Over the past quarter century, Indiana hog farms were responsible for 201
animal waste spills, wiping out more than 750,000 fish. Hog farms had more
excrement spills than any other industry.
It's not just creeks and rivers that are getting flooded with pig shit. A
recent study by the EPA found that more than 13 percent of the domestic
drinking-water wells in the Midwest contain unsafe levels of nitrates,
attributable to manure from hog feedlots. Another study found that
groundwater beneath fields which have been sprayed with hog manure
contained five times as much nitrates as is considered safe for humans.

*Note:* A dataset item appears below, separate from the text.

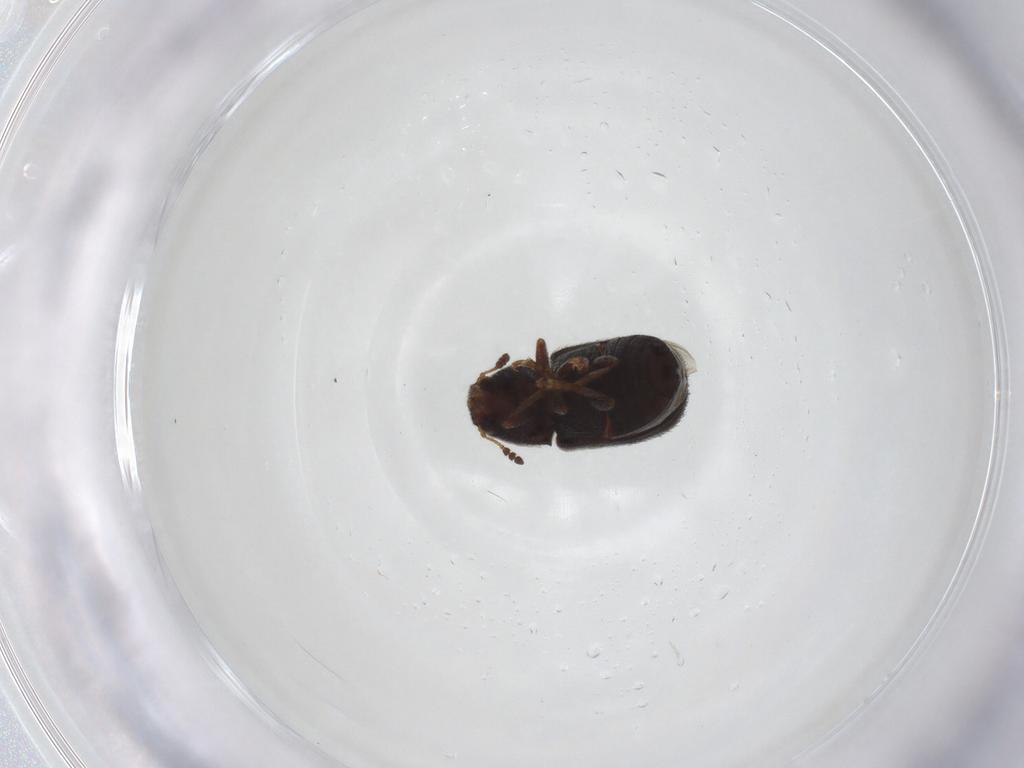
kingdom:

Water laden with nitrates has been linked to spontaneous abortions and
"blue baby" syndrome.
A typical hog operation these days is Pohlmann Farms in Montgomery County,
Indiana. This giant facility once had 35,000 hogs. The owner, Klaus
Pohlmann, is a German, whose father, Anton, ran the biggest egg factory in
Europe, until numerous convictions for animal cruelty and environmental
violations led to him being banned from ever again operating an animal
enterprise in Germany.
Like father, like son. Pohlmann, the pig factory owner, has racked up an
impressive rapsheet in Indiana. Last year, Pohlmann dumped 50,000 gallons
of hog excrement into the creek, killing more than 3,000 fish. He was fined
$230,000 for the fish kill. But that was far from the first incident. From
1979 to 2003, Pohlmann was cited nine times for hog manure spills into
Little Sugar Creek. The state Department of Natural Resources estimates
that his operation alone has killed more than 70,000 fish.
Pohlmann was arrested for drunk driving last year, while he was careening
his way to meet with state officials who were investigating yet another
spill. It was his sixth arrest for drunk driving. Faced with mounting fines
and possible jail time, Pohlmann offered his farm for sale. It was bought
by National Pork Producers, Inc., an Iowa-based conglomerate with its own
history of environmental crimes.
My grandfather's farm is now a shopping mall. The black soil, milled to
such fine fertility by the Wisconsin glaciation, is now buried under a
black sea of asphalt. The old Boatenwright pig farm is now a quick-lube,
specializing in servicing SUVs.
America is being ground apart from the inside, by heartless bankers,
insatiable conglomerates, a president who lies by remote control.
We are a hollow nation, a poisonous shell of our former selves.